Thursday, May 31, 2012

The Tributes... the next Jane Austens in the art of parodying?


            Now that my group’s video project, a parody trailer of The Hunger Games which incorporates the Gothic themes from our class, has been presented I wanted to comment on what I’ve been thinking about parodies and the art of parody.  Though the video focuses more on and features the characters from Frankenstein, The Monk, “The Rime of the Ancient Mariner”, “Manfred”, and “Christabel”, and therefore none of the characters from Jane Austen’s Northanger Abbey, the one Romantic novel we read this quarter that parodied other Gothic works was this one. 
            A parody is defined by Merriam-Webster as a work which “closely imitates” another for “comic effect or for ridicule”; also “a feeble or ridiculous” imitation.  What interests me is that adjective feeble to describe an imitation.  Since full-on imitations are frowned upon as plagiarism, how could you make an imitation that wasn’t feeble?  Still, it is interesting that artists would intentionally create a work that is feeble, and what is even more fascinating is that’s what makes the parody funny.  A parody of a bomb explosion wouldn’t involve an explosion with a bigger fire or more impressive detonation; it would make fun of the original with a “wimpier” fire, so to speak.  As I was watching my group’s completed video in class today, I caught myself laughing at all the moments that were intentionally weakened in comparison with the imitated moment in The Hunger Games trailer—that’s why it was both helpful and necessary that we showed the original trailer before showing our own parody trailer.
            Northanger Abbey employs similar tactics to parody the popular novels of the Gothic era.  Henry fantasizes playfully about a fearful storm during Catherine’s first night at the abbey, and though there actually is a storm at the abbey during which Catherine is sleeplessly terrified, as Tricia pointed out in her oral presentation there is no more terror in the storm once it is over.
            The second volume of the novel hones in more closely on Catherine’s point of view, and ironically, this part of the volume seems more realistically Gothic than Gothic parody even though we are seeing the action through the eyes of the character being parodied for her obsession with Gothic novels.  As we discussed in class, by this transition away from the tone of parody it almost seems that Austen began Northanger Abbey by trying to parody Gothic literature but got swept into the terrific elements in the narrative as she continued writing.  Not to mention that in parodying the obsession readers in Austen’s time had about other Gothic novels, Austen’s description of the obsession itself and the way Catherine succumbs to her imagination is, in fact, terrifying.
            My group had a similar experience as we delved into the planning of our video.  When we started, we wanted to use modern Gothic literature (The Hunger Games) to play off of Gothic themes from our class, but spoofing it was not initially in the plan.  When we looked up the original movie trailer, we stumbled upon independent parody trailers that other people had made for fun, and our videos is similar to others in that the most intense moments in the trailer are the exact ones we chose to weaken and therefore parody in our own video, for example the countdown scene when the tributes are preparing to run at the start of the games.
            Before making these connections, I didn’t know making a parody was such an art.  Maybe my opinion is based on the fact that my group just completed a project parodying Gothic literature for a class that spent all quarter studying Gothic themes, but I think parodying Gothic themes is the most fun to parody of all the other literary periods.

1 comment:

  1. Hey Kate,

    Your video trailer was great!
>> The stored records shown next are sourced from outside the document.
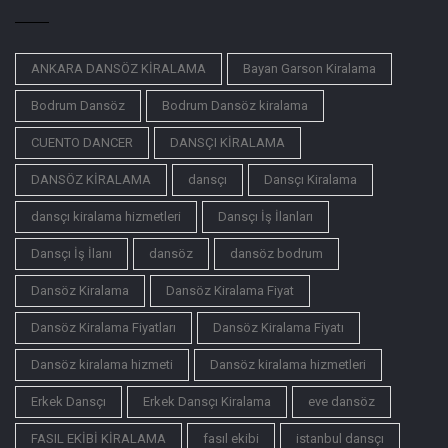
ANKARA DANSÖZ KİRALAMA
Bayan Garson Kiralama
Bodrum Dansöz
Bodrum Dansöz kiralama
CUENTO DANCER
DANSÇI KİRALAMA
DANSÖZ KİRALAMA
dansçı
Dansçı Kiralama
dansçı kiralama hizmetleri
Dansçı İş İlanları
Dansçı İş İlanı
dansöz
dansöz bodrum
Dansöz Kiralama
Dansöz Kiralama Fiyat
Dansöz Kiralama Fiyatları
Dansöz Kiralama Fiyatı
Dansöz kiralama hizmeti
Dansöz kiralama hizmetleri
Erkek Dansçı
Erkek Dansçı Kiralama
eve dansöz
FASIL EKİBİ KİRALAMA
fasıl ekibi
istanbul dansçı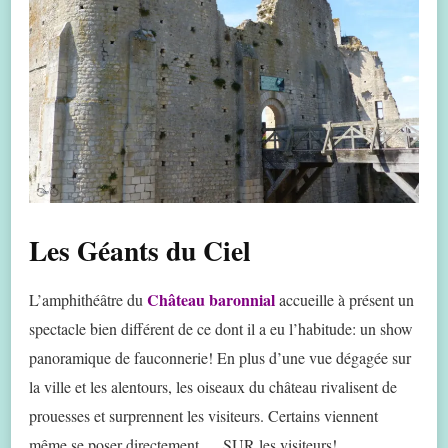
Les Géants du Ciel
Château baronnial
L’amphithéâtre du
accueille à présent un
spectacle bien différent de ce dont il a eu l’habitude: un show
panoramique de fauconnerie! En plus d’une vue dégagée sur
la ville et les alentours, les oiseaux du château rivalisent de
prouesses et surprennent les visiteurs. Certains viennent
même se poser directement … SUR les visiteurs!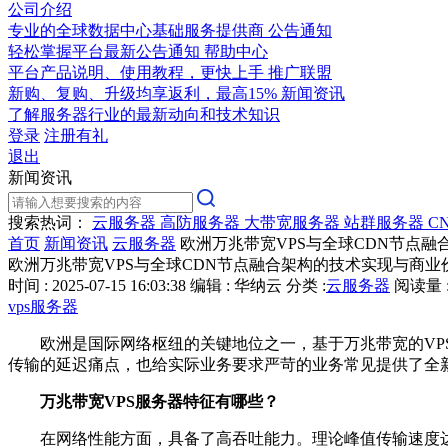
公司介绍
专业的全球数据中心基础服务提供商
公告通知
轻松掌握平台最新公告通知
帮助中心
平台产品说明、使用教程，更快上手
推广联盟
新购、复购、升级均享返利，最高15%
新闻资讯
了解服务器行业的最新动向和技术知识
登录
注册有礼
退出
新闻资讯
搜索热词：
云服务器
高防服务器
大带宽服务器
站群服务器
C
首页
新闻资讯
云服务器
欧洲万兆带宽VPS与全球CDN节点
欧洲万兆带宽VPS与全球CDN节点融合架构的技术实现与商
时间 : 2025-07-15 16:03:38
编辑 : 华纳云
分类 :
云服务器
阅读量 :
vps服务器
欧洲是国际网络枢纽的关键地位之一，基于万兆带宽的
VP
传输的延迟痛点，也给实际业务要求严苛的业务常见提供了全
万兆带宽
VPS服务器
特征有哪些？
在网络性能方面，具备了高吞吐能力。理论峰值传输速度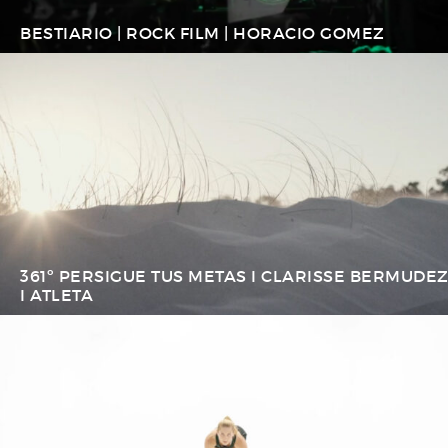
BESTIARIO | ROCK FILM | HORACIO GOMEZ
361º PERSIGUE TUS METAS I CLARISSE BERMUDE
I ATLETA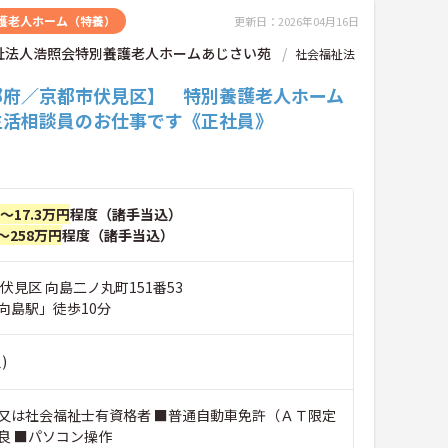
護老人ホーム（特養）
更新日：2026年04月16日
祉法人浩照会特別養護老人ホームあじさい苑
社会福祉法
都府／京都市伏見区】 特別養護老人ホーム
生活相談員のお仕事です《正社員》
円～17.3万円
程度（諸手当込）
～258万円
程度（諸手当込）
伏見区 向島二ノ丸町151番53
向島駅」徒歩10分
)
又は社会福祉士有資格者 ■普通自動車免許（ＡＴ限定
良 ■パソコン操作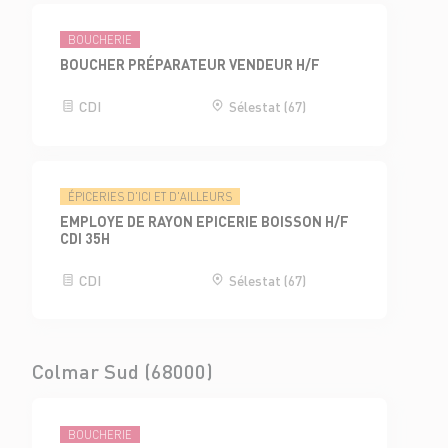
BOUCHERIE
BOUCHER PRÉPARATEUR VENDEUR H/F
CDI
Sélestat (67)
ÉPICERIES D'ICI ET D'AILLEURS
EMPLOYE DE RAYON EPICERIE BOISSON H/F
CDI 35H
CDI
Sélestat (67)
Colmar Sud (68000)
BOUCHERIE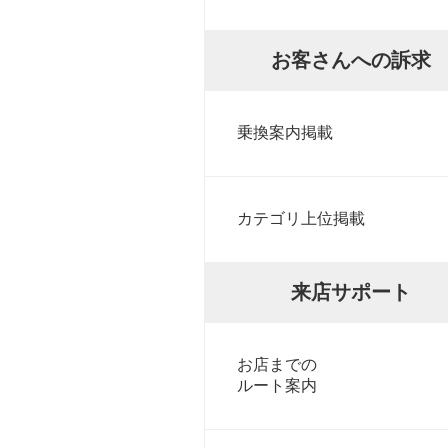
お客さんへの訴求
乗換案内掲載
カテゴリ上位掲載
来店サポート
お店までの
ルート案内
I really enjoyed watching your parody of the Hunger Games trailer. My group also did something akin to a parody (like I said in class, it was a watered down version of Frankenstein in 15 minutes). After making the video though, I found a new respect and pity for the Creature (Dave) which I hadn't felt as strongly or at all had when I read the book. Did you, or anyone else who happens to see this, have any new or interesting thoughts based on how you made your trailer a parody?